The student replies that he isn’t interested in literature but religion, and only enrolled in English because they seemed to be offering so many courses in mysticism and transcendent experiences. He asks whether he should transfer to Theology and Gold replies no, they’ll have you reading Weber and Durkheim. If you’re really interested in religion, he says, you should try Anthropology, but be quick or it’ll all be subsumed into Urban Studies and you’ll be reading Shakespeare’s history plays again.
Do you think this is an exaggeration of academic life? Consider the trouble that Philosophy departments, at least the analytically minded ones in the English-speaking world, have had with the anti-philosophers. Kierkegaard, they reckon, really belongs in Theology. Does Nietzsche belong to Philosophy or German, or something else? I don’t know how things are run now at Queens, but it used to be striking that Marx was palmed off on the Thomists in Scholastic Philosophy, basically because Jim Daly was keen to teach Marx and nobody in the Philosophy department was interested. Bergson, of course, is barely taught anywhere, but that’s another story.

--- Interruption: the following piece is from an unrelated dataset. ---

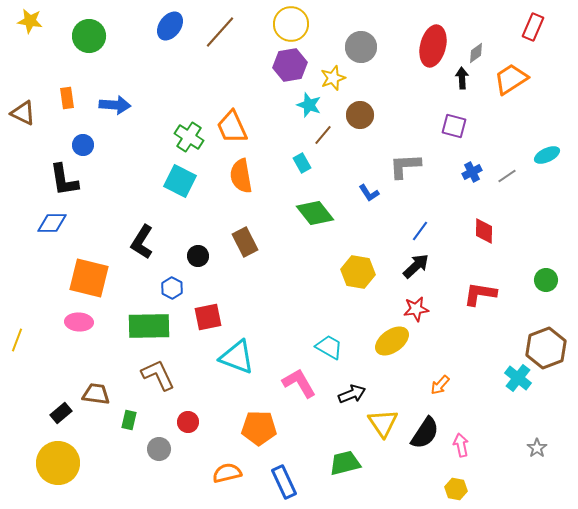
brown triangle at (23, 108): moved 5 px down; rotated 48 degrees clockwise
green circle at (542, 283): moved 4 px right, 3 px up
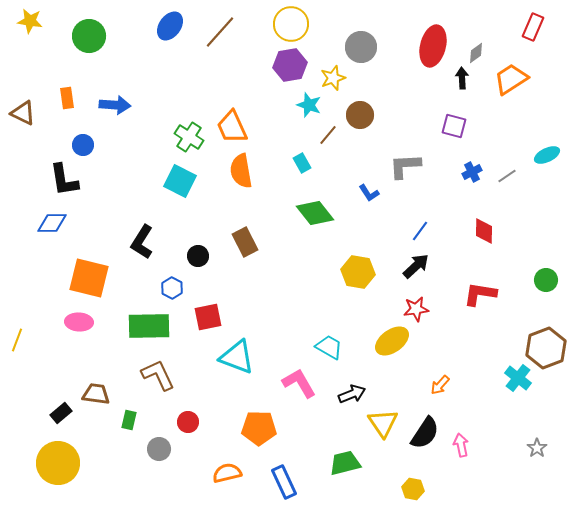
brown line at (323, 135): moved 5 px right
orange semicircle at (241, 176): moved 5 px up
yellow hexagon at (456, 489): moved 43 px left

This brings me back to Analytical Philosophy. At the risk of provoking Chris, it’s my somewhat jaundiced opinion that, except for maybe two areas, AP in the narrow sense (as opposed to a broader speech community identifying with the AP tradition) is more or less dead as a research paradigm. Most of its practitioners have given in to historicism to some degree or other. However, those two related areas – formal logic and meaning – are pretty damn big ones. In the area of meaning in particular, there is quite a rich tradition starting with Russell, Carnap and the early Wittgenstein (although not the later Wittgenstein) and carried on by Quine and Chomsky.
But hold on, you say. Isn’t Chomsky the leading figure in modern linguistics? Yes, but that just goes to show how difficult these academic categories are. Just about every practicing linguist at least pays lip service to the importance of Chomsky’s work, even if it has no relevance whatsoever to their own research. In that sense, we are all Chomskyans now. And very few people will put in a kind word for the Sapir-Whorf hypothesis, even though many practicing linguists will have at least a sneaking feeling that Sapir and Whorf were onto something.
The reason for this is that Chomsky’s work, though extremely important and valuable, is only marginally connected to areas like sociolinguistics that interest me. In fact Chomsky’s work is on such a level of abstraction that it’s perhaps more accurate to call him an analytical philosopher of mind rather than a linguist. And this isn’t merely a question of Chomsky’s admiration of Russell the man – there is a direct connection between the Chomskyan paradigm of language and mind, and the idea you find in Russell that language can be boiled down to something approaching mathematical logic.
This works for Chomsky, partly because Chomsky these days posits a fairly minimalist model of universal grammar, and partly because Chomsky, as I’ve said, works at an abstract level where linguistics overlaps with psychology and philosophy, and tends more to philosophy the more abstract it becomes. Chomskyan linguistics is to all intents and purposes a different subject from applied linguistics, and I tend more and more to the view that they should be formally separated.
This is not to say that Chomsky’s insights can’t be applied on a practical level. However, lots of people have tried to apply them in a mechanical way and have ended up looking like idiots. The basic reason for this is that, as the later Wittgenstein brilliantly demonstrates, and as any sociolinguistic fule kno, grammar isn’t logical. Language, as it exists in the real world, is not amenable to being bent into a logico-mathematical framework.
There is of course an alternative to a formal separation, and that’s to strengthen the practical aspect of linguistics. It is a long-running scandal that you can qualify in linguistics without ever doing any fieldwork, just by writing essays on deep structure. Since much of the most important work to be done in linguistics remains in the field of description, it’s my belief that every PhD candidate in linguistics should be required to do at least some fieldwork, even if their interests lie on the abstract level. And, who knows, some insights from this practical work may turn out to be of value in those more elevated registers.